This toy, I am told, has caused fist fights. It's well-loved.

Yet, when I arrived at the kids area and chose to watch him play for a minute to get a glimpse into his world — the world that exists without me — I watched him communicating with others; I watched a conflict emerge as one child smashed what they were working on; then I watched Truman raise one of the blocks poised to throw.

I cringed, thinking, don't do it.

And, you know, he didn't. He paused, thought about it and recoiled. Then began playing.

My son is an impulsive person, but I know when I see moments like that that all the things I have done to help him control those impulses are working, even if he can't do it all the time. It's working.

I left and let him play for a while longer while I knit. When I returned he was still not ready to go and that brings us back to the beginning of my story.
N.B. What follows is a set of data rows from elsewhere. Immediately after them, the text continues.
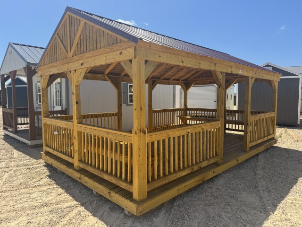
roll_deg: -0.4
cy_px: 114
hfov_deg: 71.6
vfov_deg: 56.8
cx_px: 151
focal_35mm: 24
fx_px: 209
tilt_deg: -5.2
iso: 80
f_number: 1.78
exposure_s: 1/3413
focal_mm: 6.76
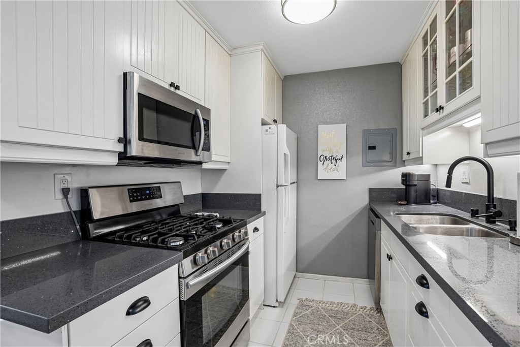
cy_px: 174
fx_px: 231
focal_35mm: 16
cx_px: 260
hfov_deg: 96.7
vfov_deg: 73.8
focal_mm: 16
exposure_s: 1/10
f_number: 8
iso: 400
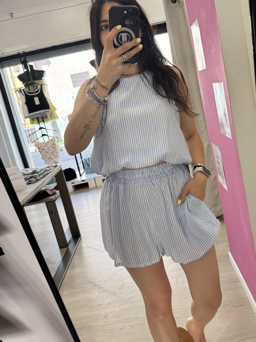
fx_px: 296
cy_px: 140
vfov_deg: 59.5
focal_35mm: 30
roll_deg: +12.4
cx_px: 151
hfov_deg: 46.6
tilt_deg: -32.0
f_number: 1.78
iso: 100
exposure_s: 1/160
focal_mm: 6.76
I went in and looked at what he had built with others: a big house, really quite neat. We talked about it and he said he wanted to build it again. I agreed that we would build one more house and then go. So we did.

This kind of count down approach has worked for us before, particularly in the pool, but it didn't work at all now.
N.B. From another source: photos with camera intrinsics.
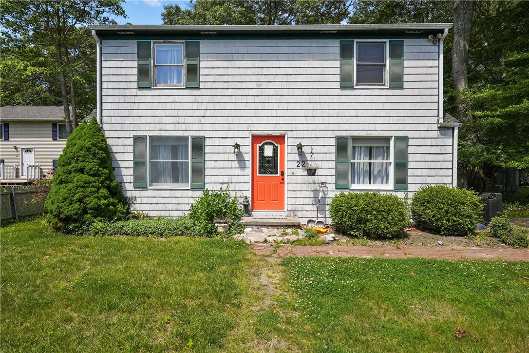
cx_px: 264
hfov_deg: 84.0
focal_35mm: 20
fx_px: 294
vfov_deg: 61.9
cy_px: 176
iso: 400
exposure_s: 1/1250
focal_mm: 13.9
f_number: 9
So, I end up having to haul him out, at which point every displeasing encounter within the next 45 minutes of his life became a manifestation of the frustration he felt about still wanting to build houses.
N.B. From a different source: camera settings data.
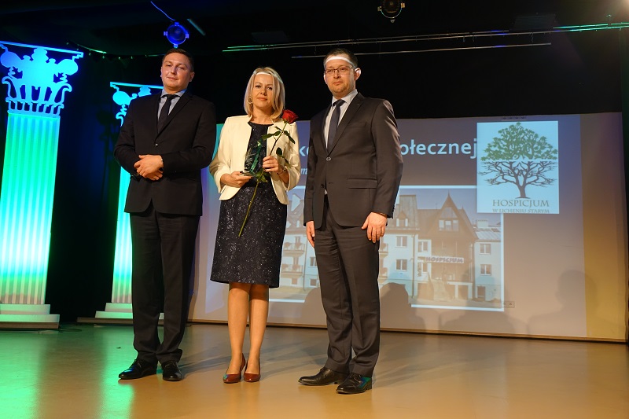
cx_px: 314
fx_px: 594
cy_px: 210
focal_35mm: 34
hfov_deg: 55.8
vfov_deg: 38.9
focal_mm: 12.56
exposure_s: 1/40
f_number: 2.8
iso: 500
All of these things were just obstacles creating more space between him and the thing he desired and they created waves of tantrums: cutting of his wristband, putting on his coat, going in the car, not having the food he wanted in the car, not having enough water in the car, getting out of the car, coming in the house.

I could have seen each of these tantrums as individual problems, letting each one wear on me as I tried to solve it or reason through it. But instead I knew he was just frustrated about the one thing and it was making all of these things worse.

I wrote about this on day one. I really learned this on day one.

And so I let the tantrums happen as they needed to, offering calm solutions to problems as they arose. And finally after 10 minutes crying in the garage that he wanted to get back in his car seat, he came inside and was ready to move on.

Though the last hour had been spent in something I had previously considered a conflict, I felt no more frustrated than when I began because I chose to focus on the underlying issue and helping him through that. I chose not to take on the task of solving all the small problems, or worrying about why he was upset about everything.

And now that we are on the other side of it I will let it go and allow my mind to begin again.

I tend to think I cannot let go of these things an infinite amount of times each day. That eventually they stack up and overwhelm me. But I will learn to do this. As letting go of possessions that clutter one's life creates peace in the physical space, letting go of the emotional clutter that builds from holding onto these moments creates peace in the mind.

1 comment:

Meredith said...

Letting go of emotional clutter...really like that and plan to latch on to it!

I think watching your child put into practice the things you've been teaching for so long is really the definition of supreme satisfaction.